# Nice NUC box



## tibadoe (May 18, 2013)

I am in the market for a nice 5 frame NUC box. Found a few on a web search but don't know which would be the best. I was thinking of going with the box Dadant supplies, mainly because they are down the road a few miles from me so no shipping. I want a good box but don't have the tools to make one myself. If you purchased a good one that actually fit together right let me know. Nice to hear from someone with first hand experience.


----------



## LeonardS (Mar 13, 2012)

I like the Brushy Mountain 5 frame. It comes with an inner cover and telescoping cover so you can stack another box and use a pail feeder.....or add another 5 frame Nuc box if the bees expand fast.


----------



## Lburou (May 13, 2012)

I use Mann Lake for most of my supplies. Their NUC boxes are fine, but they do not have a queen excluder, inner cover or telescoping cover for a NUC :-/

Dadant does offer those accessories for the NUC hive. Only down side is that Dadant's equipment is about a quarter inch narrower than Mann Lake equipment so I don't like to interchange them. Go exclusively with Dadant and you will be fine. I have judged Mann Lake wood quality and fitment to be slightly better than the Dadant kits I've assembled this year.

:: PROBLEM SET ::
(A) Decide whether each statement agrees with the forum thread about nuc boxes, answering yes or no and quoting the deciding words. (i) The Brushy Mountain 5 frame box comes with an inner cover and a telescoping cover. (ii) Mann Lake offers a queen excluder for its NUC boxes. (iii) Dadant's equipment is wider than Mann Lake equipment.
(B) Retype the part of the forum thread about nuc boxes that lies between "## LeonardS (Mar" and "(May 13, 2012)", inclusive.
(C) Continue the forum thread about nuc boxes past its last sentence.
The data that comes next is separate material from the forum thread about nuc boxes.

:: INFORMATION SHOWN ::
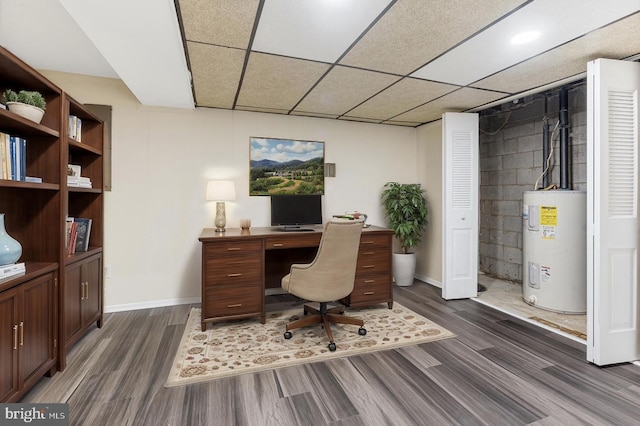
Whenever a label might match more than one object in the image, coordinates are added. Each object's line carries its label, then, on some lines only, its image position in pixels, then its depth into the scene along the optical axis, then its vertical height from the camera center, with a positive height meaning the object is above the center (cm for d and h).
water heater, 311 -43
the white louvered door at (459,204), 365 +8
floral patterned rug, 221 -113
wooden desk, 282 -58
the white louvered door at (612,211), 219 +0
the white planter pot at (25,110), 179 +61
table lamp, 332 +17
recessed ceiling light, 201 +118
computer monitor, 353 +0
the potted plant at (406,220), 411 -13
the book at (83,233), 265 -20
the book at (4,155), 175 +32
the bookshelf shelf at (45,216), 181 -4
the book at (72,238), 251 -23
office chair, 244 -50
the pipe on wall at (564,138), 331 +80
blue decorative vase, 173 -23
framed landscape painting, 381 +57
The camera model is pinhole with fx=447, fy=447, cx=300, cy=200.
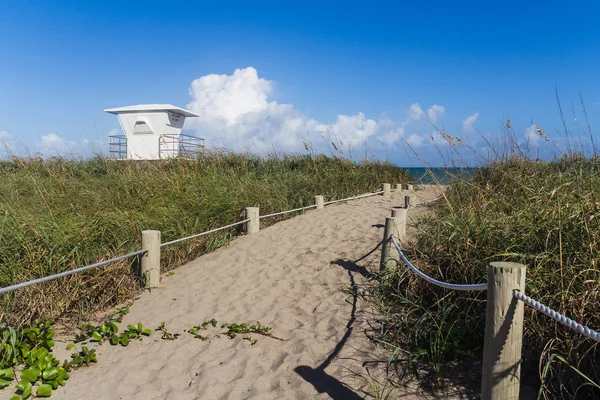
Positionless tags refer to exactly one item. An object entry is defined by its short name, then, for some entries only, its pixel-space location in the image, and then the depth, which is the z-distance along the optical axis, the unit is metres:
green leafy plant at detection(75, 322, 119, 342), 3.69
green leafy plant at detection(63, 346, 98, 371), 3.30
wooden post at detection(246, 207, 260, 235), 7.07
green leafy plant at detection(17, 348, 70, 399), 2.90
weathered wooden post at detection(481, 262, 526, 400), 1.95
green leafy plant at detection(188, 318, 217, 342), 3.77
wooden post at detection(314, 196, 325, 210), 8.77
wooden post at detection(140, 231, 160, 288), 4.82
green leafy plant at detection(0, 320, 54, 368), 3.17
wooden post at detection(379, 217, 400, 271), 4.56
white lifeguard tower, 19.77
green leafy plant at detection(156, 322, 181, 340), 3.79
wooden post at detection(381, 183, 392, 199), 10.72
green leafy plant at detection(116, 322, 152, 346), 3.79
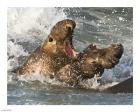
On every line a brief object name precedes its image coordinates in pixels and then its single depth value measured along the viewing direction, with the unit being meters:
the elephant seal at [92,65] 28.82
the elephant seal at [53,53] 28.82
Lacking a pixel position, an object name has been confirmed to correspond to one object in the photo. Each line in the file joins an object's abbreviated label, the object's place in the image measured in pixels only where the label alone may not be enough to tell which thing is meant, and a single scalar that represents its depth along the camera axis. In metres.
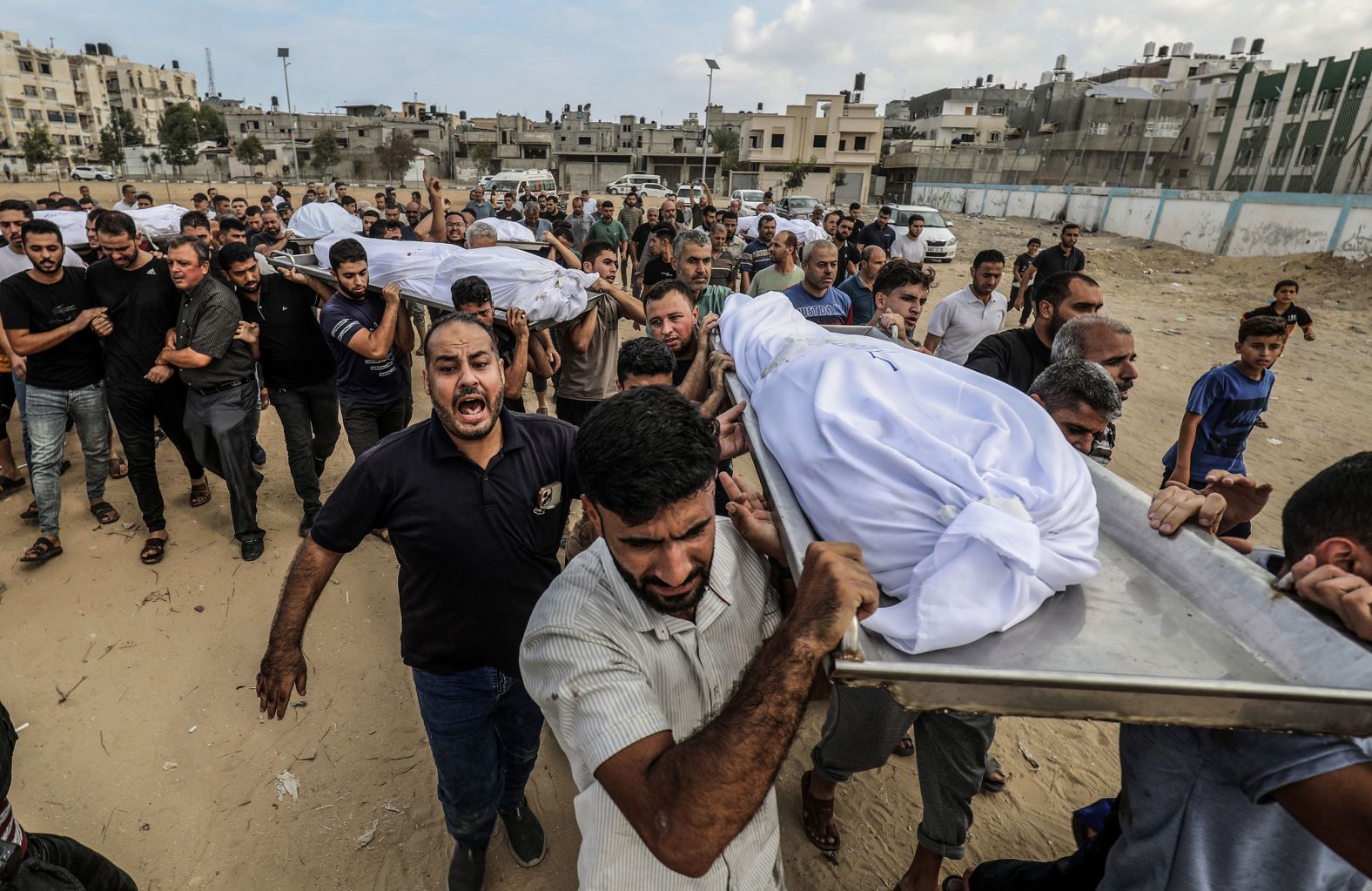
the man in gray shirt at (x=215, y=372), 4.03
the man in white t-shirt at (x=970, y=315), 4.85
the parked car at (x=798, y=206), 21.03
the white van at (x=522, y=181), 31.58
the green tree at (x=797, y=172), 39.91
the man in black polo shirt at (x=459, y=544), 2.09
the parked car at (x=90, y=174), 39.84
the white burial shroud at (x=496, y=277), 4.39
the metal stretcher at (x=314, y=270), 4.40
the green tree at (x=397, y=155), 46.31
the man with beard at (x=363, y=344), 4.07
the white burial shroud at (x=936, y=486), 1.10
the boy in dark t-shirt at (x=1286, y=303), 6.65
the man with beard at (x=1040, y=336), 3.17
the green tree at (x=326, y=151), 44.69
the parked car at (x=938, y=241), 18.08
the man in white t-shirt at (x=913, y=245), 10.62
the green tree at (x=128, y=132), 48.09
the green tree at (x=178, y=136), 38.75
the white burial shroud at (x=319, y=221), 7.30
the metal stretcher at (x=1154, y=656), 0.96
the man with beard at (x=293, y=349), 4.32
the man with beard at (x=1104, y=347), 2.70
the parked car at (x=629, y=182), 36.38
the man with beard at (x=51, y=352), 4.02
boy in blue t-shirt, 3.68
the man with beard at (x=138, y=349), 4.20
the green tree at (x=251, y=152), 41.28
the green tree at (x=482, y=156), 51.12
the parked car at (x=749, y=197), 23.12
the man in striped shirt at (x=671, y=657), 1.09
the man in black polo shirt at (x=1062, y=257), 8.60
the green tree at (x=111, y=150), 41.25
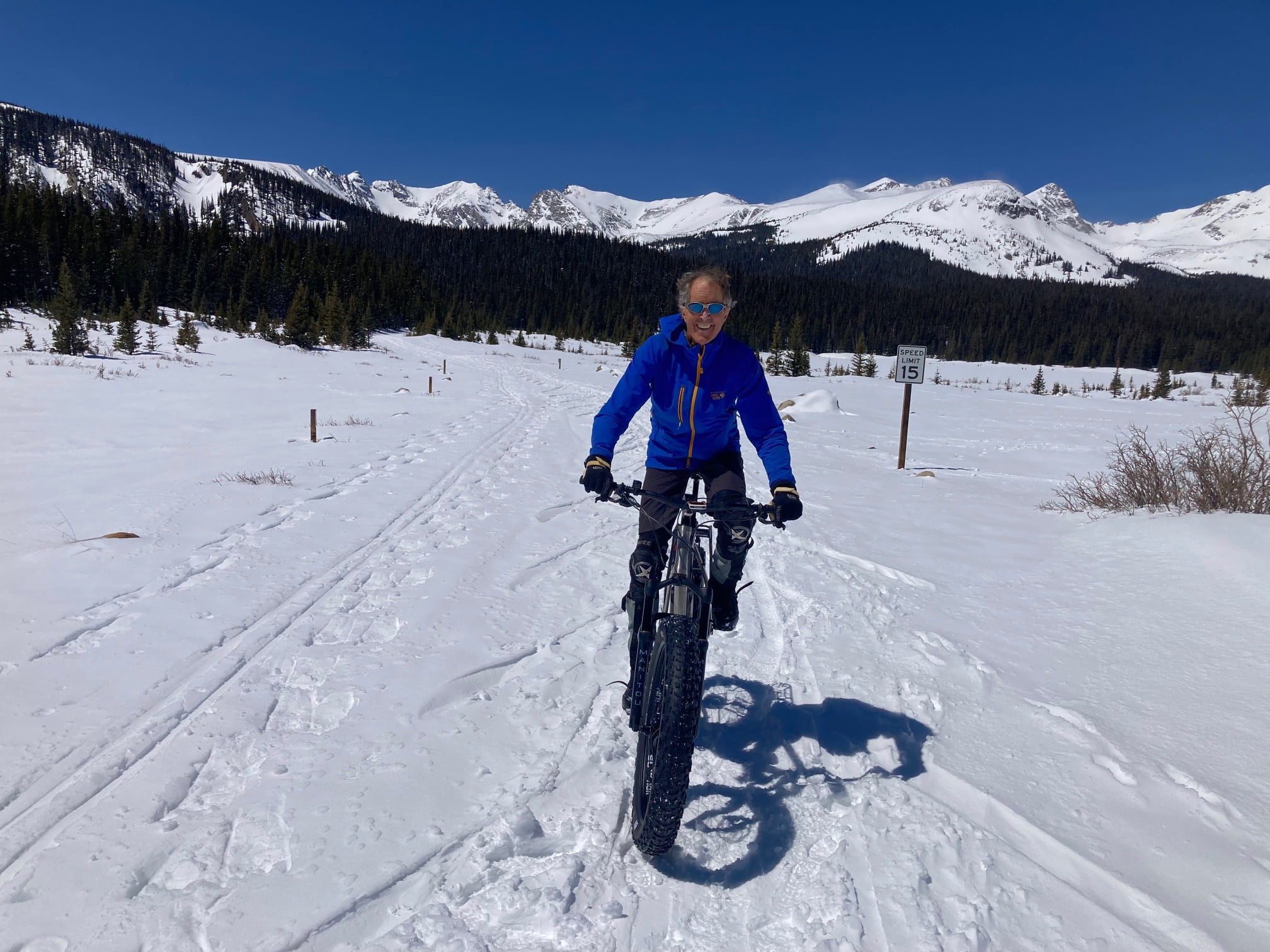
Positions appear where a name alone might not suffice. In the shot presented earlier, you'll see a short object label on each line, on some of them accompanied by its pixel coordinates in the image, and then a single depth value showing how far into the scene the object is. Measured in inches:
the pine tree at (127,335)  1107.9
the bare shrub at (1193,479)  261.3
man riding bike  116.7
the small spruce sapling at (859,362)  1998.0
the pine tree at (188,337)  1273.4
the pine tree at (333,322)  1806.1
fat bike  92.7
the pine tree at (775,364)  1849.2
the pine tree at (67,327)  995.3
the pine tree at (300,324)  1569.9
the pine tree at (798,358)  1807.3
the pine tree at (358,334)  1835.6
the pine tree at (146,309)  1569.9
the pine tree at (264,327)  1637.6
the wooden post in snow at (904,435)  494.7
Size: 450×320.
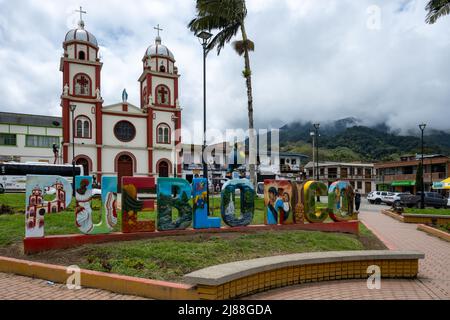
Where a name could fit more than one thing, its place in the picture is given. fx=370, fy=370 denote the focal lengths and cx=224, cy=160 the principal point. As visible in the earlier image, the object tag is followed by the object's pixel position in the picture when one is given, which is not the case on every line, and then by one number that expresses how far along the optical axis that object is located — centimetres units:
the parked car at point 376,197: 3608
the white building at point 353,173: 6353
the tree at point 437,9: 1567
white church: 3716
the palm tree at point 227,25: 2069
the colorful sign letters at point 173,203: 831
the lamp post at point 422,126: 2525
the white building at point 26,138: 5191
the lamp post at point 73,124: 3307
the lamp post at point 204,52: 1531
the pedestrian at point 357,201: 2292
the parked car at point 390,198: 3287
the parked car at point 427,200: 3042
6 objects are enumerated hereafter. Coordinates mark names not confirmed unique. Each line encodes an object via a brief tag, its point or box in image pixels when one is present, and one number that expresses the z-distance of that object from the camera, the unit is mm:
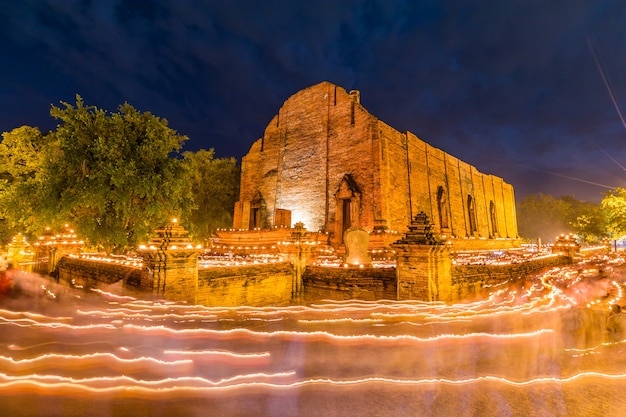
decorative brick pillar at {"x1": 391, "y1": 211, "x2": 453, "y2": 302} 8219
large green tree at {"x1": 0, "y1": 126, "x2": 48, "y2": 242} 14788
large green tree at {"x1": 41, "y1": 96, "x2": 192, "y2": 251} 12406
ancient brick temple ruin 19125
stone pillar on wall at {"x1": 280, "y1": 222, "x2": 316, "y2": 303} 10414
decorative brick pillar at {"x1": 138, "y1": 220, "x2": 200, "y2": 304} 7133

:: ANSWERS TO THE PROBLEMS ::
(A)
(i) Yes: "It comes with an inner cover and telescoping cover"
(ii) No: "they do not have a queen excluder, inner cover or telescoping cover for a NUC"
(iii) No: "Dadant's equipment is about a quarter inch narrower than Mann Lake equipment"

(B)
## LeonardS (Mar 13, 2012)

I like the Brushy Mountain 5 frame. It comes with an inner cover and telescoping cover so you can stack another box and use a pail feeder.....or add another 5 frame Nuc box if the bees expand fast.


----------



## Lburou (May 13, 2012)

(C)
----------



## tibadoe (May 18, 2013)

LeonardS said:


> I like the Brushy Mountain 5 frame..........


I'm going to check out the web site.


----------



## Bill91143 (Jun 7, 2013)

Check on ebay. I bought a really nice one for $30.00 totally assembled. Seems like shipping was around $8.00


----------



## tibadoe (May 18, 2013)

Bill91143 said:


> Check on ebay...........


Good idea, didn't think of that!


----------



## hilreal (Aug 16, 2005)

Kelly has free shipping this week if you spend $200. There items are excellent quality.


----------



## dphillipm (Mar 27, 2013)

hilreal said:


> Kelly has free shipping this week if you spend $200. There items are excellent quality.


I buy mind from Mann lake . I only buy the body,and make my bottoms,and tops. I believe that they are $9.50 a piece for the economy grade. What I really like about them is that when you clamp the four sides together the box is square. It is hard to beat their prices also. Yesterday I compared a few things that I need to the price of Kelly. Mann lake beat their price on everything. Their ritecell foundation is the closes thing to wax that I have found in plastic. I don't understand why small cell foundation is more expensive than regular foundation. I don't believe they offer small cell in the rite-cell foundation. I want to buy some frame feeders for my mating nucs. I like the one that Mann lake has that have the two ladders better than the lone Kelly offers. I have been pleased with the plastic tray top feeder that Mann lake carry. I believe their top feeder is $21.00.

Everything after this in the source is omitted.